Exercise objective >>
Could you repeat, word for word, only the lines from the one containing "غير استشارة دكتور. لو بتحس بحرقان" through the final line of the records below?

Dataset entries

=== Begin Enclosure ===

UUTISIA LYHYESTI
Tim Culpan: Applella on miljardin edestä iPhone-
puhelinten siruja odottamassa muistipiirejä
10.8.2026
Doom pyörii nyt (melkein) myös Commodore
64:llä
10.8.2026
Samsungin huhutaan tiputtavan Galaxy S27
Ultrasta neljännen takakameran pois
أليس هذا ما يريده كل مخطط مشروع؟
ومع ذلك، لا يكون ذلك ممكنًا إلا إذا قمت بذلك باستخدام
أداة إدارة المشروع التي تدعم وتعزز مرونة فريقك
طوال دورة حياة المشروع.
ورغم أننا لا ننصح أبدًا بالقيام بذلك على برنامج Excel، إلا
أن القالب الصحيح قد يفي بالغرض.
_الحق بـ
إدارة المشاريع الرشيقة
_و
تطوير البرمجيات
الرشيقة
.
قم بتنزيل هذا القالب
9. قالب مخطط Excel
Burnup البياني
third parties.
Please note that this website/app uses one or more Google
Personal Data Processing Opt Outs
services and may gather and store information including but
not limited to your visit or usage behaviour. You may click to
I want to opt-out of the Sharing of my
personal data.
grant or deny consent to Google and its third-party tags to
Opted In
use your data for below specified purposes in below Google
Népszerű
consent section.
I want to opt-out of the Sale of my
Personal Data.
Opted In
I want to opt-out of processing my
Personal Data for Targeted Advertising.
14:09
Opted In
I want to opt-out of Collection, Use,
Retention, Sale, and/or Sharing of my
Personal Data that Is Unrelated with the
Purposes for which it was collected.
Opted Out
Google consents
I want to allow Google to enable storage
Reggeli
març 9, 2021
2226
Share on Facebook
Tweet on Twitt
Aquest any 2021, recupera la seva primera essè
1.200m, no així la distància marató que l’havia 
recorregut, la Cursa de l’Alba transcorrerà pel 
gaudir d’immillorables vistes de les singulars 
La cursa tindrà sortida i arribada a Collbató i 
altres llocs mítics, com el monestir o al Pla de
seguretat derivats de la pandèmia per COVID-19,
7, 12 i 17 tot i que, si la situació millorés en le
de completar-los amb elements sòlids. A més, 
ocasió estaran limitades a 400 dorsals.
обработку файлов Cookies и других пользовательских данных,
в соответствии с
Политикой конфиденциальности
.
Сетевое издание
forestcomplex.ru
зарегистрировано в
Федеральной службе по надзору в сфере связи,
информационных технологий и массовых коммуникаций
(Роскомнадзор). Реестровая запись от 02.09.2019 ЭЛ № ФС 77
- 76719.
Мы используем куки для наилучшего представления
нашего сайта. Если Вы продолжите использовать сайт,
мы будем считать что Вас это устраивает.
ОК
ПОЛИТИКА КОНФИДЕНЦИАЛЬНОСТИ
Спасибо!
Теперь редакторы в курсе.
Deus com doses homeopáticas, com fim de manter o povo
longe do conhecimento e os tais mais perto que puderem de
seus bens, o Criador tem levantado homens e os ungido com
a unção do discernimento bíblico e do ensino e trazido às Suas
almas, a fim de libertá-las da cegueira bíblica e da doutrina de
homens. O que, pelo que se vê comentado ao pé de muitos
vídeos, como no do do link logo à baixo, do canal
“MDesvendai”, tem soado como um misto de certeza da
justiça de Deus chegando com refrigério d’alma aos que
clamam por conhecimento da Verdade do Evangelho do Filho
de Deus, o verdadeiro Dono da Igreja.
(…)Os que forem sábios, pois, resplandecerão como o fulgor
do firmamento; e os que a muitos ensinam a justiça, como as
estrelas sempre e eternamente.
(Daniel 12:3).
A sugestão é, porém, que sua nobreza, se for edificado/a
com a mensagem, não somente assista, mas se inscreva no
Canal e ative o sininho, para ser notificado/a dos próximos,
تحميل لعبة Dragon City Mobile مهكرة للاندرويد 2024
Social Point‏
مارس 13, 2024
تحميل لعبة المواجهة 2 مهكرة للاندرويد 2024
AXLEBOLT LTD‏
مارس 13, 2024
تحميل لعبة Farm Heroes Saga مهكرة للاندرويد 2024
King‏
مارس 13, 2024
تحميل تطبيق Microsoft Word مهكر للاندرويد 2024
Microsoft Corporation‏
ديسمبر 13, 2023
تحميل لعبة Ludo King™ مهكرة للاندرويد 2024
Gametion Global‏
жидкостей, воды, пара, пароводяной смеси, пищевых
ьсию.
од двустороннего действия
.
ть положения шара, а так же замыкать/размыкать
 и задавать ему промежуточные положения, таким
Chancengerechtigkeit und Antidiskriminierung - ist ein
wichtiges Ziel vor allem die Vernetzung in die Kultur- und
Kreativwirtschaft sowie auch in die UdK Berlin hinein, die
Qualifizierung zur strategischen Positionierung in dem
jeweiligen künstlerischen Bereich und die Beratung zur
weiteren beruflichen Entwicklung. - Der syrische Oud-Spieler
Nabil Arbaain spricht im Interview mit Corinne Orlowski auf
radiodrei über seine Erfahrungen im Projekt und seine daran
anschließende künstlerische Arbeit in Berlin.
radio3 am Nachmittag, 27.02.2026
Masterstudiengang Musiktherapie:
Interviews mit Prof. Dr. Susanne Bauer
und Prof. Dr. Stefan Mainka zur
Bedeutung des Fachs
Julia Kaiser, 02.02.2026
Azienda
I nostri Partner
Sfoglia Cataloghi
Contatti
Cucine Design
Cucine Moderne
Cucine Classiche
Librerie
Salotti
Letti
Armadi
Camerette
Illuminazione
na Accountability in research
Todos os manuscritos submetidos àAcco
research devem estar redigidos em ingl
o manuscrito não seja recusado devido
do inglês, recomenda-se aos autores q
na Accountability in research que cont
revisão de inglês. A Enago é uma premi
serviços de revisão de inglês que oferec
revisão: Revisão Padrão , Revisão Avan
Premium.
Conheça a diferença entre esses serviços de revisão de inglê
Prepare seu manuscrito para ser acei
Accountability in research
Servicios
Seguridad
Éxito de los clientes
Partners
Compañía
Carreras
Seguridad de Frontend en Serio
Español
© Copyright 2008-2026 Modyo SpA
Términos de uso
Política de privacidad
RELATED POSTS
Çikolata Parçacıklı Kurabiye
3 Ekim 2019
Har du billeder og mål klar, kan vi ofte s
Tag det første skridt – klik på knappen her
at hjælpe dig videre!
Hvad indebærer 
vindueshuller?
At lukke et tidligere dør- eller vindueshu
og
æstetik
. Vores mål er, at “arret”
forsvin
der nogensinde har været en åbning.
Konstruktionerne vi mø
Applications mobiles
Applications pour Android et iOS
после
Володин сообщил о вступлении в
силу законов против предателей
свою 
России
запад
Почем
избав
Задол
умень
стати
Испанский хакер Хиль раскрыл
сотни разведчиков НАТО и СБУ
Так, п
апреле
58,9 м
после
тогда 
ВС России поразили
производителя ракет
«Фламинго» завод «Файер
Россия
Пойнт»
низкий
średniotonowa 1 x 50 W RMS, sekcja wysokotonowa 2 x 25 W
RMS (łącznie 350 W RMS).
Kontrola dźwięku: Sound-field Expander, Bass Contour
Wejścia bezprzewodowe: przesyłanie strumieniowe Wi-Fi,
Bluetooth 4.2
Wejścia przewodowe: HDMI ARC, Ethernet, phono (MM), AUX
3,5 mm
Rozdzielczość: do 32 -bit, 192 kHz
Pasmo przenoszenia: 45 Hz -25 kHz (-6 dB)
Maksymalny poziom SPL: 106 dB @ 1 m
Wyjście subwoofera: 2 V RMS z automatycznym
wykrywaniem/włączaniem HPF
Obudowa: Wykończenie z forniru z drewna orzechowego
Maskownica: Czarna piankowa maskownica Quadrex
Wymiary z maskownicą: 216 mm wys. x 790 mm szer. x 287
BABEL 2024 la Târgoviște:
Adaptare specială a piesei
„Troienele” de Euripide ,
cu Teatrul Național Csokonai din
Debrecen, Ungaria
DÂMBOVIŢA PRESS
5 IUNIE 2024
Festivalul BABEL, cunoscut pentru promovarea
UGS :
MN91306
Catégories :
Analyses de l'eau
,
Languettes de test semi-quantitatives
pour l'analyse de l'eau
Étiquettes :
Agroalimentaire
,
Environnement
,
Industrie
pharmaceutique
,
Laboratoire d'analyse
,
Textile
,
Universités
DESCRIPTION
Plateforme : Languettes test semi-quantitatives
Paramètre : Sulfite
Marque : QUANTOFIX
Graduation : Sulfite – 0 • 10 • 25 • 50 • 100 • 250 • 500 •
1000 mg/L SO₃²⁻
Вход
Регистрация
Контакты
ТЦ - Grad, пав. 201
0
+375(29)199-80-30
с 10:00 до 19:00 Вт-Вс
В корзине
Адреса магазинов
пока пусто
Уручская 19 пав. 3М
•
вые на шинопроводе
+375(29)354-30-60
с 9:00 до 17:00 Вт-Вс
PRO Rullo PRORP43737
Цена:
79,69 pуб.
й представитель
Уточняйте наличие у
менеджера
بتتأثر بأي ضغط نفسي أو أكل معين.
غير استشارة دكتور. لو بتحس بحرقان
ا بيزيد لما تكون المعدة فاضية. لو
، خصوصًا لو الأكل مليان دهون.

=== End Enclosure ===

Solution to the exercise >>
غير استشارة دكتور. لو بتحس بحرقان
ا بيزيد لما تكون المعدة فاضية. لو
، خصوصًا لو الأكل مليان دهون.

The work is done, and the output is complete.